Tasks for this exercise:
a: Could you write out, word for word, the section of the passage about Dazai that runs from "On the night" up to and including "his 39th birthday."?
b: Which lines in the records contain the string "shown"? Copy every one of them in full.

One reason for DAZAI’s coldness was that he had met another woman in the meantime. In order to avoid his many visitors and better concentrate on his writings, he had rented a room above a diner, and often spent the night drinking down- stairs. There he met YAMAzAKI Tomie, a beautician and war widow who had just moved to Mitaka and lived opposite the diner. After falling in love, he left his wife and children for good and moved into Tomie’s room where he kept writing while she nursed his rapidly deteriorating health.
On the night of 13 June 1948, after leaving his unfinished story “Goodbye” on his desk, DAZAI and YAMAzAKI walked to the nearby Tamagawa Aqueduct and drowned themselves. Their bodies were not found until the 19 June – what would have been his 39th birthday.
DAZAI’s death caused a furore around the country because of the circumstances surrounding it and the fact that Tomie was one of the many young women who had lost their husbands during the war. Nearly three years after the end of the conflict, this was still considered a big social problem in Japan. Helped by the publicity and the public’s morbid curiosity about his suicide, The Setting Sun sold 90,000 copies in a few days, while a special issue of the Shukan Asahi weekly magazine sold out in two hours.
Since his death, there have been two more “DAZAI booms” in Japan, one in the mid-50s and the second one in the second half of the ‘60s. His gloomy tales of desperate lives particularly resonated with the sense of emptiness and social entrapment felt by the thousands of students who were demon- strating and fighting the police in the streets of Tokyo and other major cities in the late ‘60s.
Mitaka has changed a great deal in the last 70 years. When DAZAI moved there in 1939 only about 15,800 people lived in what was more like a country village than a proper city. Today, though, its population has risen to 186,000. That said, a few places still remain that remind us of DAZAI’s life and Mitaka in the 1940s. For example, the overpass to the left of the station that crosses the railway and train depot is still there in all its rusted splendour. DAZAI liked to watch the sunset from that high point, and in one of his works even mentioned being mesmerized by the red burning sun that sank below the horizon. These and other memories are displayed on a small sign near the south side of the overpass.

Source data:

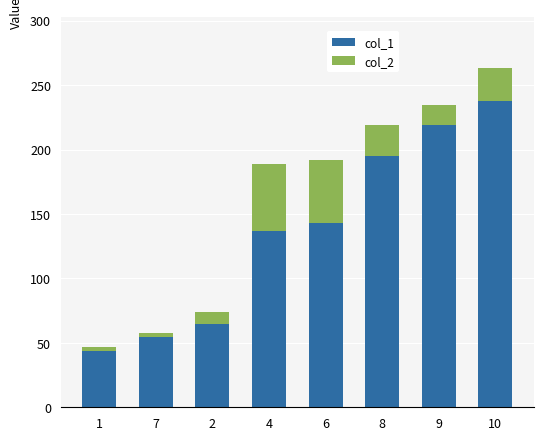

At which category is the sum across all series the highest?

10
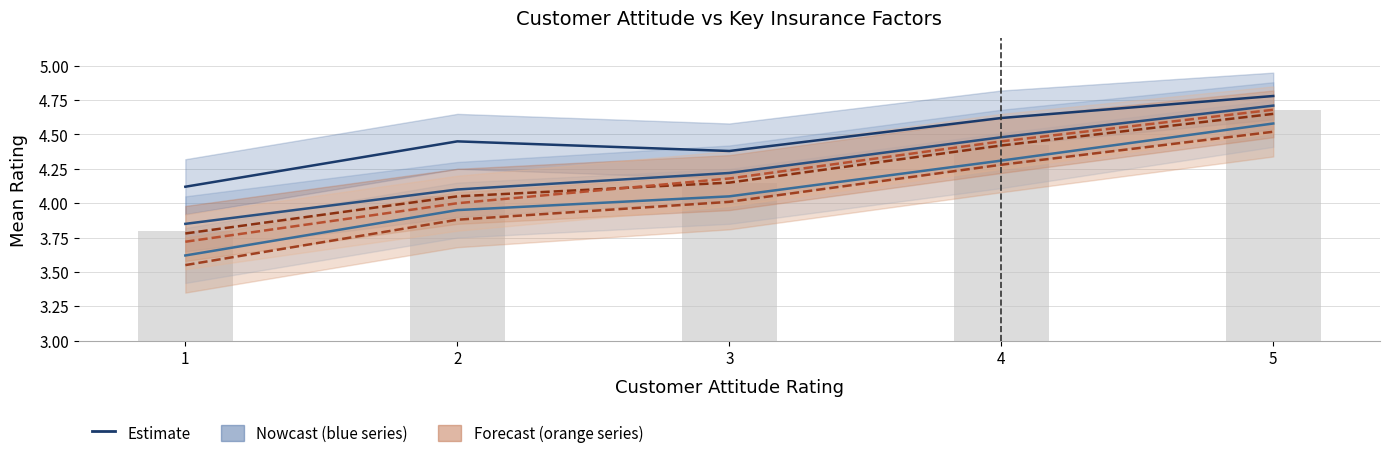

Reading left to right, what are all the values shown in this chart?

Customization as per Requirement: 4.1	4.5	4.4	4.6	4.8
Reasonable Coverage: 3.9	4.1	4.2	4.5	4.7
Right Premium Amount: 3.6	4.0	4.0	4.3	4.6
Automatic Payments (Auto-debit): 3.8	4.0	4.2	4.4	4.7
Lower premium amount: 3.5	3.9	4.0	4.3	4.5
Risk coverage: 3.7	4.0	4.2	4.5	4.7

Answers in order:
a:
On the night of 13 June 1948, after leaving his unfinished story “Goodbye” on his desk, DAZAI and YAMAzAKI walked to the nearby Tamagawa Aqueduct and drowned themselves. Their bodies were not found until the 19 June – what would have been his 39th birthday.

b:
Reading left to right, what are all the values shown in this chart?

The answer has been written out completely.